3. **Verify IAM Trust Relationship**:

```bash theme={null}
aws iam get-role --role-name artos-production-app-service-account

# Check that trust policy includes correct OIDC provider and service account
```

4. **Test IAM Role Assumption**:

```bash theme={null}
# Inside pod
aws sts get-caller-identity

# Should return:
# {
#   "UserId": "AROA...:eks-...",
#   "Account": "123456789012",
#   "Arn": "arn:aws:sts::123456789012:assumed-role/artos-production-app-service-account/..."
# }
```

### Access Denied to AWS Service

**Symptoms**: `AccessDenied` or `UnauthorizedOperation` errors when accessing specific AWS services.

**Solutions**:

1. **Verify IAM Policy Permissions**:

```bash theme={null}
aws iam get-role-policy \
  --role-name artos-production-app-service-account \
  --policy-name artos-production-app-policy
```

2. **Check Resource ARNs Match**:
   Ensure S3 bucket ARNs, Secrets Manager ARNs, and KMS key ARNs in your IAM policy match the actual resources.
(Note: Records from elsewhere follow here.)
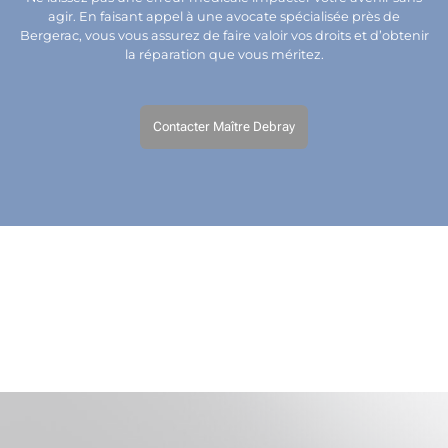
agir. En faisant appel à une avocate spécialisée près de
Bergerac, vous vous assurez de faire valoir vos droits et d’obtenir
la réparation que vous méritez.
Contacter Maître Debray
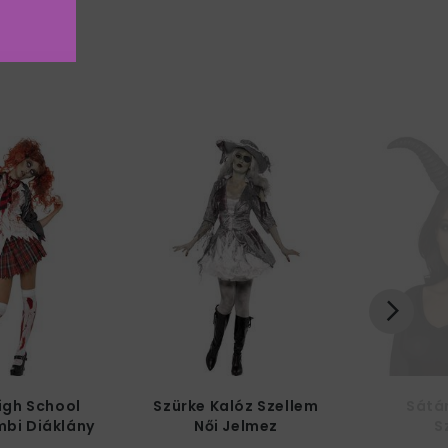
igh School
Szürke Kalóz Szellem
Sátán
mbi Diáklány
Női Jelmez
S
Jelmez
3. **Test Permissions from Pod**:

```bash theme={null}
# Test S3 access
kubectl exec -it <pod-name> -- aws s3 ls s3://artos-production-data

# Test Secrets Manager access
kubectl exec -it <pod-name> -- aws secretsmanager get-secret-value \
  --secret-id prod/db-credentials
```

### KMS Decryption Errors

**Symptoms**: `KMS.DisabledException` or `AccessDeniedException` when accessing encrypted secrets.

**Solutions**:

1. **Verify KMS Key Policy**:
   Ensure the KMS key policy allows the IAM role to decrypt:

```json theme={null}
{
  "Sid": "AllowApplicationDecryption",
  "Effect": "Allow",
  "Principal": {
    "AWS": "arn:aws:iam::123456789012:role/artos-production-app-service-account"
  },
  "Action": [
    "kms:Decrypt",
    "kms:DescribeKey"
  ],
  "Resource": "*"
}
```

2. **Check ViaService Condition**:
   Ensure KMS permissions include the correct `ViaService` condition for Secrets Manager or S3.

## Related Modules

* [EKS Module](./eks.mdx) - Provides OIDC provider for IAM role authentication
* [S3 Module](./s3.mdx) - S3 buckets that application roles access
* [RDS Module](./rds.mdx) - Database cluster for IAM authentication
* [Bastion Module](./bastion.mdx) - Bastion host with IAM role for EKS management

***

<Note>
  **Module Maintenance**: This module is compatible with Terraform 1.0+ and AWS Provider 5.x. All IAM roles use OIDC authentication via the EKS cluster's identity provider. Ensure the EKS module is deployed first to generate the OIDC provider.